Each team is currently allowed two foreign players, one bound by a height limit of 1.93 meters and the other unrestricted by any height regulations. Under the new rules announced Monday, the limits will be set at 2 meters and 1.86 meters.

“The average height of foreign players during the 2011-12 season was 2.7 meters,” a league official said. “The foreign center player kept targeting the inside by pushing his behind against others. It’s a boring strategy to watch in basketball.”

The Korean Basketball League wants to increase the number of Korean-born athletes playing center by 60 percent in the coming seasons. Because the tallest athlete usually takes center, foreign players tend to dominate the position in Korea. Placing height limits on foreign players is one measure to boost the number of Koreans in the sport.

With the new regulation in place starting in the 2018-19 season, fans will no longer see some of their favorite basketball stars such as Rod Benson (2.67 meters) of Wonju Dongbu Promy and David Simon (2.3 meters) of Anyang KGC on the court.

Despite their relatively short stature, Joe Jackson (1.8 meters) of the Goyang Orion Orions and Keifer Sykes (1.78 meters) of Anyang KGC impressed fans and league officials with their performances. In the 2017-18 season, Dongbu Promy’s Deonte Benton (1.95 meters) had the fourth-highest number of points per game, convincing authorities that players over 2 meters aren’t necessary.

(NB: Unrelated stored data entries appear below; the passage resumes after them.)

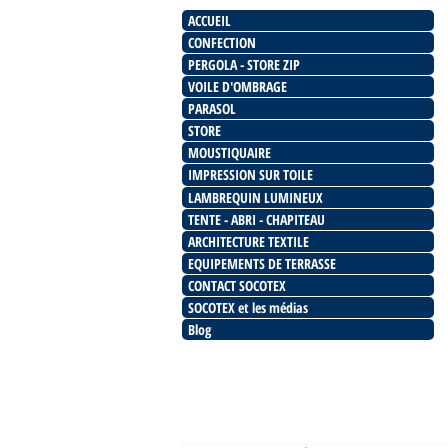
ACCUEIL
CONFECTION
PERGOLA - STORE ZIP
VOILE D'OMBRAGE
PARASOL
STORE
MOUSTIQUAIRE
IMPRESSION SUR TOILE
LAMBREQUIN LUMINEUX
TENTE - ABRI - CHAPITEAU
ARCHITECTURE TEXTILE
EQUIPEMENTS DE TERRASSE
CONTACT SOCOTEX
SOCOTEX et les médias
Blog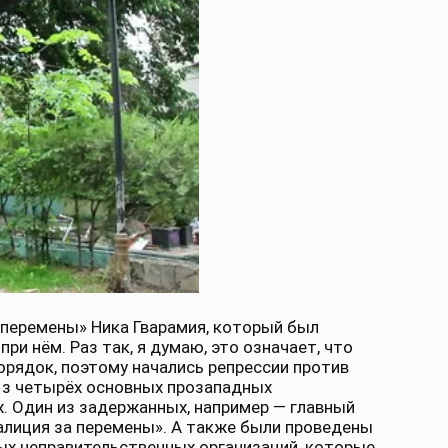
 перемены» Ника Гварамия, который был
и нём. Раз так, я думаю, это означает, что
орядок, поэтому начались репрессии против
Из четырёх основных прозападных
х. Один из задержанных, например — главный
алиция за перемены». А также были проведены
ых неправительственных организаций, которые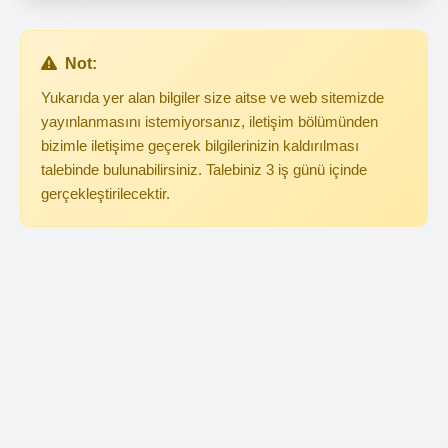
Not:
Yukarıda yer alan bilgiler size aitse ve web sitemizde
yayınlanmasını istemiyorsanız, iletişim bölümünden
bizimle iletişime geçerek bilgilerinizin kaldırılması
talebinde bulunabilirsiniz. Talebiniz 3 iş günü içinde
gerçekleştirilecektir.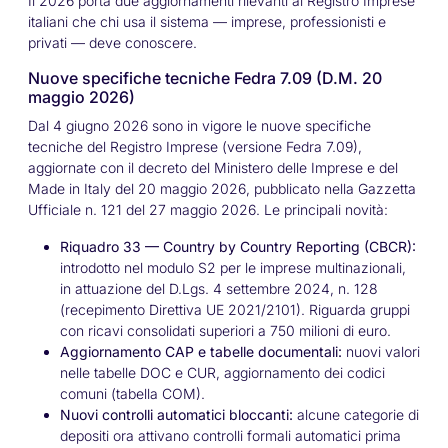
Il 2026 porta due aggiornamenti rilevanti al Registro Imprese
italiani che chi usa il sistema — imprese, professionisti e
privati — deve conoscere.
Nuove specifiche tecniche Fedra 7.09 (D.M. 20
maggio 2026)
Dal 4 giugno 2026 sono in vigore le nuove specifiche
tecniche del Registro Imprese (versione Fedra 7.09),
aggiornate con il decreto del Ministero delle Imprese e del
Made in Italy del 20 maggio 2026, pubblicato nella Gazzetta
Ufficiale n. 121 del 27 maggio 2026. Le principali novità:
Riquadro 33 — Country by Country Reporting (CBCR):
introdotto nel modulo S2 per le imprese multinazionali,
in attuazione del D.Lgs. 4 settembre 2024, n. 128
(recepimento Direttiva UE 2021/2101). Riguarda gruppi
con ricavi consolidati superiori a 750 milioni di euro.
Aggiornamento CAP e tabelle documentali:
nuovi valori
nelle tabelle DOC e CUR, aggiornamento dei codici
comuni (tabella COM).
Nuovi controlli automatici bloccanti:
alcune categorie di
depositi ora attivano controlli formali automatici prima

But some league officials are not responding well to the change.

“The No. 1 shooter of this season, Simon, is taller than 2 meters, but he has to part with his home fans just because of his height,” said one official. “We’re facing a situation where we have to carry a ruler and measure new potential foreign athletes while asking them to take their shoes off when we go meet them. It’s difficult to find a big overseas athlete who isn’t over 2 meters tall.”

There are also concerns that Korea’s international competitiveness will drop with the new height limits.

For the FIBA Basketball World Cup 2019, Korea is scheduled to compete with China and New Zealand, which have a string of players over 2 meters. Fans are worried that the new rule will dull the skills of the national team and reduce its chances of making it far in the international scene.

“It’s not like shorter players are guaranteed to be high scorers, nor does it mean that taller players bring more entertainment,” another league official said. “What we need to focus on is bringing skilled players and stop arguing about height.”

Television viewership of professional basketball in 2017 was just 0.2 percent, less than a third of the viewership for professional volleyball, while ticket buyers for games have shrunk by an average 2,000 people.

“We need to find a solution to boost basketball’s popularity,” another league official said. “But all we’re doing is coming up with short-term solutions.”